MHL 603 – PREPARATION 1

(F-10)

 

Due 6 Sept. via Email

 

Please listen to Petrushka (1st Tableau) and Rite of Spring (Part 1) and/or watch them on the DVD or VHS on reserve in the library.[1]  Also listen to Symphonies of Wind Instruments.  Now read the following articles:

 

Charles Hamm, “The Genesis of Petrushka,” in Igor Stravinsky, Petrushka, An Authoritative Score . . . (ed. Charles Hamm, 1967), 3-20.

Richard Taruskin, “The Rite of Spring,” in Richard Taruskin, The Oxford History of Western Music, vol. 4 (2005), 170-190.
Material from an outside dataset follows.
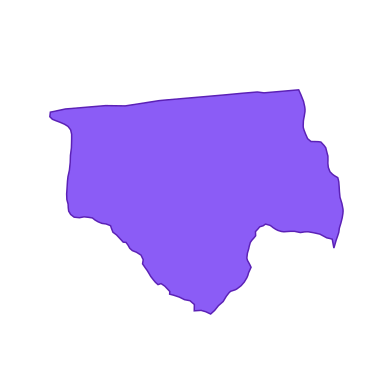 outline of Bomachoge Borabu, Nyanza, Kenya, rotated 189°
{"feature_id": "3690345B98322463475232", "entity_name": "Bomachoge Borabu", "entity_type": "district", "adm_level": 2, "iso_a3": "KEN", "parent_name": "Kenya", "parent_adm1": "Nyanza", "projection": "orthographic", "projection_center": [34.745, -0.906], "detail": "fine", "context": "isolated", "style": "filled", "palette": "violet", "viewbox_px": 384, "rotation_deg": 189, "n_neighbors": 0, "source": "geoboundaries", "source_scale": "gbopen_adm2", "svg_char_len": 2246}
<svg xmlns="http://www.w3.org/2000/svg" viewBox="0 0 384 384"><g transform="rotate(189 192 192)"><path d="M198.1,87.6L194.1,87.2L188.0,86.2L182.6,84.5L176.9,84.3L174.6,82.8L172.1,81.3L171.2,75.0L164.5,76.5L159.7,75.9L154.5,74.4L151.1,78.6L148.1,83.9L144.1,88.7L141.8,94.4L139.6,98.4L138.3,100.0L135.3,101.5L133.8,102.3L132.3,103.5L128.8,107.2L126.3,111.2L124.4,115.9L123.8,118.3L123.5,121.0L121.9,126.9L123.2,128.8L124.3,130.3L126.5,133.1L127.5,135.3L127.7,140.3L127.1,144.8L127.0,147.3L126.5,151.3L125.4,153.6L123.6,156.4L122.3,158.7L123.1,162.8L121.1,165.8L119.7,168.2L116.4,169.8L114.4,171.8L109.8,171.3L108.2,170.6L106.5,169.6L103.6,168.3L101.1,167.5L97.5,167.0L95.0,167.1L92.0,167.8L88.9,168.5L84.5,169.2L78.6,168.9L74.3,170.3L71.0,170.9L65.6,170.8L59.1,170.4L53.7,168.5L51.7,167.8L48.4,167.6L46.1,167.3L43.1,158.8L42.1,166.8L41.3,171.2L41.0,173.1L40.7,175.2L40.8,179.4L40.4,182.3L40.1,184.5L39.6,189.9L39.6,194.5L39.8,196.8L40.2,198.7L42.1,204.0L45.0,209.9L46.4,215.3L46.9,217.6L47.4,219.9L48.6,224.9L49.5,227.3L50.3,229.0L53.9,230.4L56.0,231.5L58.9,233.6L61.2,237.6L62.3,241.6L62.7,244.7L63.4,248.8L64.5,251.2L66.8,256.6L68.7,258.5L72.5,261.5L74.8,261.5L77.3,261.2L82.4,260.5L86.2,262.8L88.9,267.0L91.0,270.6L92.1,272.9L92.5,274.6L93.1,279.6L93.1,281.7L93.0,284.0L93.0,289.0L93.3,291.3L94.0,293.8L96.0,298.9L99.6,305.0L101.1,307.3L102.6,309.6L136.4,301.2L143.1,301.0L157.8,297.4L174.2,293.2L195.1,288.0L230.6,279.2L238.8,277.1L271.4,266.6L290.9,263.8L330.0,254.2L344.4,248.7L344.2,244.1L341.3,242.0L337.5,241.1L333.5,240.3L328.5,239.0L324.7,237.4L321.6,234.4L319.9,230.2L319.2,225.8L318.6,221.4L318.0,216.6L317.8,209.2L316.9,202.1L316.5,194.3L316.9,187.8L316.7,183.4L316.3,179.2L315.9,175.0L315.5,170.4L314.4,164.9L312.5,160.7L311.7,156.9L310.8,153.8L308.3,150.8L304.5,148.7L299.1,149.0L294.7,150.6L290.3,150.8L286.3,150.8L283.5,149.2L280.2,147.9L276.0,146.9L271.9,147.0L267.2,146.0L266.0,143.7L263.8,139.9L259.8,137.8L255.6,134.5L252.1,131.7L249.3,131.9L246.8,129.4L244.7,126.7L241.8,124.8L237.4,123.8L232.5,121.7L229.6,117.5L229.6,113.3L226.4,109.9L224.1,107.6L221.8,104.9L219.5,102.1L216.4,99.2L214.0,97.1L211.1,95.2L208.2,96.7L204.2,94.8L201.2,92.5L198.4,90.3L198.1,87.6Z" fill="#8b5cf6" stroke="#5b21b6" stroke-width="1.5"/></g></svg>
Edward T. Cone, “Stravinsky: The progress of a method,”  in Perspectives on Schoenberg and Stravinsky (ed. Boretz and Cone, 1972), 155-194.

 

There are xeroxes of the articles in a binder in the library and PDFs on the website.  Scores to the three works are available in the library and online.[2]

 

Write a paragraph or two on one of the following topics.

 

1.  Compare the experience of listening to Petrushka and Rite as concert pieces with the experience of watching them as ballets.  Does the ballet change your experience of the concert piece or vice versa?  Is the ballet more important in one piece than the other?

 

2.  At the end of his discussion of Rite Taruskin characterizes it as “dehumanizing.”  What does he mean by this?  Do you agree with this characterization?  Is Petrushka similarly "dehumanizing"?

 

3.  Cone discusses “interruption” and “stratification” in Symphonies of Wind Instruments and two other pieces. What does he mean by this? Do hear “interruption” and/or “stratification” in Petrushka?  In Rite of Spring? Give examples by rehearsal number or bar number. How does the technique differ between the three pieces?

 

Send your paragraph (or two) to john.spitzer@notes.sfcm.edu by Monday 6 Sept. at 6 PM at the latest. 

 



[1] Petrushka is on VHS, and it’s the first thing on the tape.  Rite is on DVD (2 copies), and it’s preceded by a long discussion of how the Joffrey Ballet recreated the original, 1913 choreography.  The ballet itself starts around track 6.

[2] The score on reserve doesn’t correspond exactly to the instrumentation on the recording.  The score is the 1947 revision, while the recording is the original 1920 version.